Anna Lo is a courageous and plain speaking politician. She has been the victim of racist hate comments for her suggestion that flags and paramilitary murals should be taken down or painted over along the route of the Giro d'Italia cycle race in seven weeks' time. She has long campaigned on behalf of her native Chinese community and spoken out clearly on racism and sectarianism.
So should we be surprised that she gave a straight answer to the question when asked about her views on an united Ireland? She favours unity and feels it would be best for the whole island but accepts that it can only come about by consent of a majority of people in Northern Ireland. But, while we can applaud her honesty and accept that she is perfectly entitled to hold that view, was it a wise thing to say?

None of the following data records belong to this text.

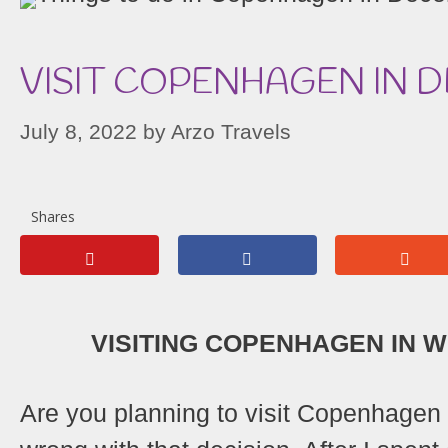
VISIT COPENHAGEN IN 
July 8, 2022
by
Arzo Travels
Shares
VISITING COPENHAGEN IN WI
Are you planning to visit Copenhagen i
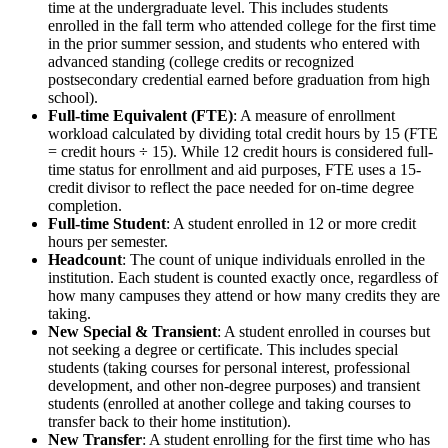
time at the undergraduate level. This includes students
enrolled in the fall term who attended college for the first time
in the prior summer session, and students who entered with
advanced standing (college credits or recognized
postsecondary credential earned before graduation from high
school).
Full-time Equivalent (FTE)
: A measure of enrollment
workload calculated by dividing total credit hours by 15 (FTE
= credit hours ÷ 15). While 12 credit hours is considered full-
time status for enrollment and aid purposes, FTE uses a 15-
credit divisor to reflect the pace needed for on-time degree
completion.
Full-time Student
: A student enrolled in 12 or more credit
hours per semester.
Headcount
: The count of unique individuals enrolled in the
institution. Each student is counted exactly once, regardless of
how many campuses they attend or how many credits they are
taking.
New Special & Transient
: A student enrolled in courses but
not seeking a degree or certificate. This includes special
students (taking courses for personal interest, professional
development, and other non-degree purposes) and transient
students (enrolled at another college and taking courses to
transfer back to their home institution).
New Transfer
: A student enrolling for the first time who has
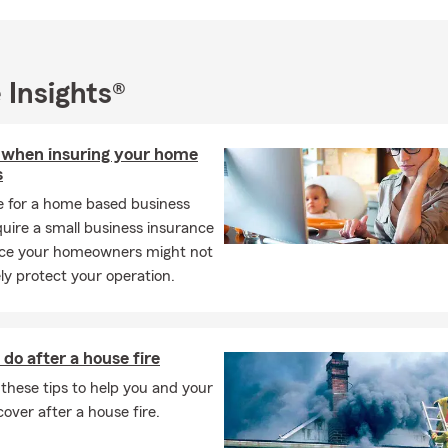
cisions happen when people feel informed, never pressured.
ate Farm agency, we're committed to building relationships that la
mpleting transactions. We want to be the team you call when life
 Insights®
e questions about your coverage, or when you simply want to re
d make sure it still fits your life. Our goal is to provide dependable
nce, and an experience that makes insurance easier to understan
 when insuring your home
he office, I'm a proud husband and father of two incredible daugh
s
s traveling, spending time outdoors, and staying active through sp
e for a home based business
remind me every day why protecting the people and moments tha
uire a small business insurance
, and they shape the way I serve every customer who walks thro
ince your homeowners might not
y protect your operation.
oking for a State Farm insurance agent in Mequon who believes in e
s, and making insurance simple to understand, my team and I woul
to help. Whether you prefer to meet in person, over the phone, or v
do after a house fire
o help you protect what matters most with confidence.
these tips to help you and your
equon office, give us a call, or request a quote online. We look f
cover after a house fire.
and helping you make informed decisions for every stage of life.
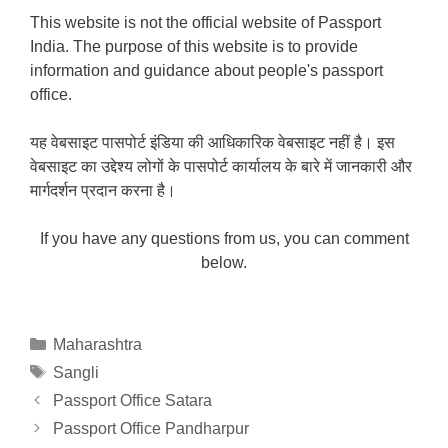
This website is not the official website of Passport
India. The purpose of this website is to provide
information and guidance about people's passport
office.
यह वेबसाइट पासपोर्ट इंडिया की आधिकारिक वेबसाइट नहीं है। इस
वेबसाइट का उद्देश्य लोगों के पासपोर्ट कार्यालय के बारे में जानकारी और
मार्गदर्शन प्रदान करना है।
If you have any questions from us, you can comment
below.
Categories
Maharashtra
Tags
Sangli
Passport Office Satara
Passport Office Pandharpur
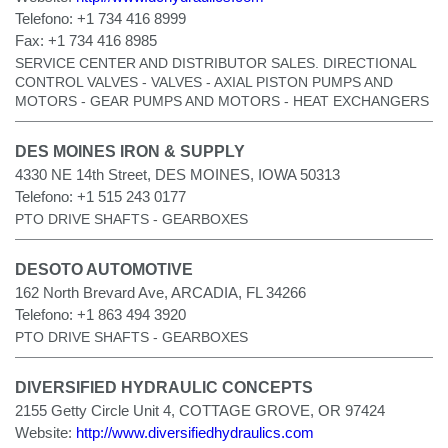
Telefono:
+1 734 416 8999
Fax:
+1 734 416 8985
SERVICE CENTER AND DISTRIBUTOR SALES. DIRECTIONAL
CONTROL VALVES - VALVES - AXIAL PISTON PUMPS AND
MOTORS - GEAR PUMPS AND MOTORS - HEAT EXCHANGERS
DES MOINES IRON & SUPPLY
4330 NE 14th Street, DES MOINES, IOWA 50313
Telefono:
+1 515 243 0177
PTO DRIVE SHAFTS - GEARBOXES
DESOTO AUTOMOTIVE
162 North Brevard Ave, ARCADIA, FL 34266
Telefono:
+1 863 494 3920
PTO DRIVE SHAFTS - GEARBOXES
DIVERSIFIED HYDRAULIC CONCEPTS
2155 Getty Circle Unit 4, COTTAGE GROVE, OR 97424
Website:
http://www.diversifiedhydraulics.com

It poses a problem for her party, the Alliance Party, as the European and local council elections loom.
She has little realistic chance of winning one of the European seats, so her comments will not be a real disaster there. However with the party already under pressure over the issue of flying flags on council buildings, she has handed her opponents another piece of ammunition to direct at Alliance. There must have been undiluted glee in the ranks of the DUP, UUP and TUV when they read her comments yesterday morning.
Alliance leader David Ford tried to put a brave face on it, saying the party embraces a wide range of political opinion, but he knows that opponents will highlight Ms Lo's comments at every opportunity.
And the other high profile woman within the party, Naomi Long, will also be wondering if the flak will hinder her chances of retaining the East Belfast Westminster seat she won from DUP leader Peter Robinson at the last General Election. Ms Lo was naive in being so candid. Alliance has made great forward strides in recent times, but this is one pothole on the road the party could have done without.